El primer ministro francés, Sébastien Lecornu, describió como «absolutamente odiosos y chocantes» los actos que muestran las imágenes difundidas por el ministro israelí de Seguridad Nacional, Itamar Ben Gvir, en las que aparecía a activistas arrodillados y con las manos atadas tras ser interceptados y detenidos en el sur de Israel. Varios de los detenidos denunciaron «violencias», «tocamientos» y «humillaciones». Ante la Asamblea Nacional, Lecornu afirmó que Francia no excluye recurrir a su propia justicia por tratarse de ciudadanos franceses, mientras el ministro de Relaciones Exteriores, Jean-Noël Barrot, recibirá a los abogados implicados.

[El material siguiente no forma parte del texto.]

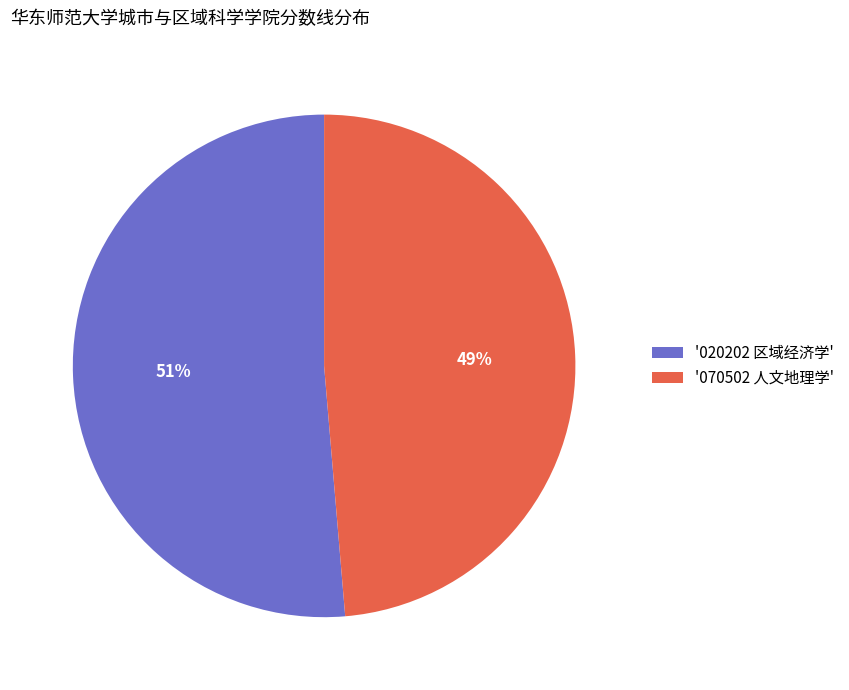

Between '020202 区域经济学' and '070502 人文地理学', which is larger?

'020202 区域经济学'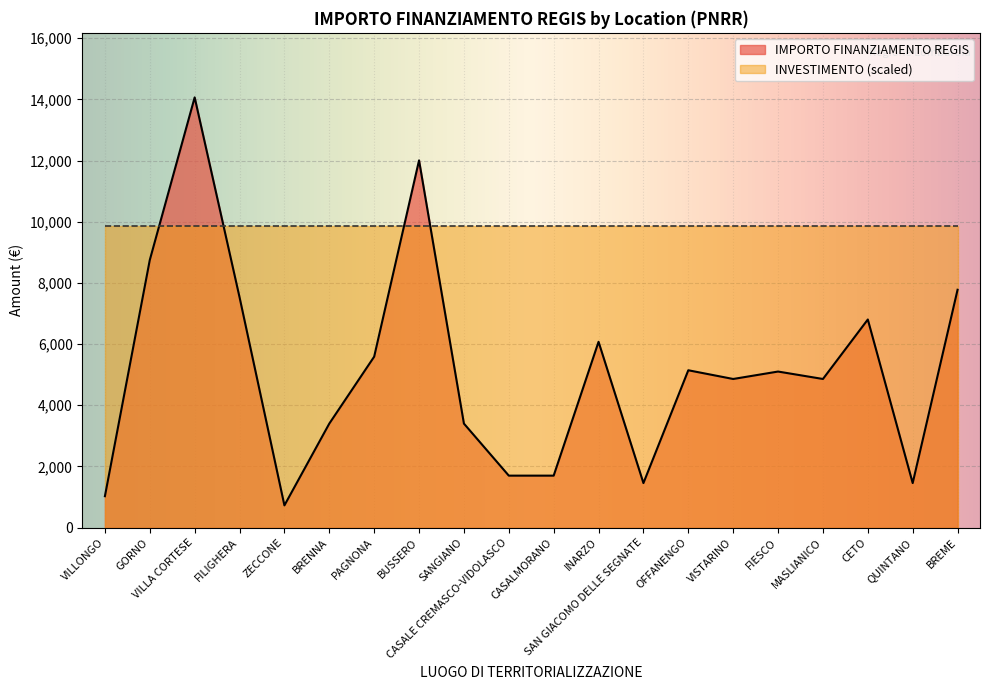

At which category does the chart reach its peak across all series?

VILLA CORTESE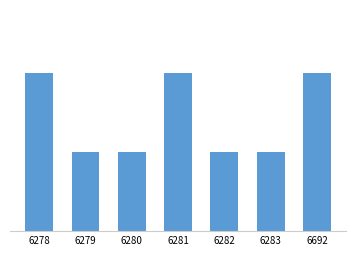

Does the chart contain any negative values?

No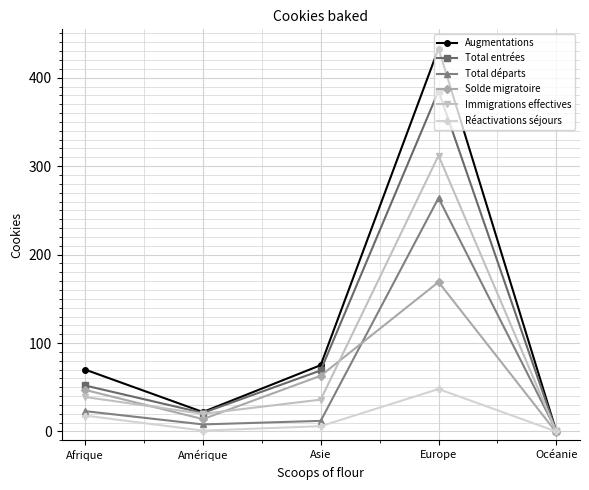

Rank the series by their maximum value, from highest to lowest.

Augmentations, Total entrées, Immigrations effectives, Total départs, Solde migratoire, Réactivations séjours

La respuesta francesa ya incluyó el veto de entrada a su territorio contra Ben Gvir y un pedido a la Unión Europea para que lo sancione. El caso también abrió fisuras dentro del propio gobierno israelí, después de que el primer ministro Benjamin Netanyahu denunciara un trato «contrario a los valores y las normas de Israel». Las autoridades israelíes informaron la detención de 430 activistas, entre ellos 37 franceses, que viajaban en unos cincuenta barcos salidos de Turquía el 14 de mayo con el objetivo de intentar romper nuevamente el bloqueo sobre la Franja de Gaza, devastada por dos años de guerra.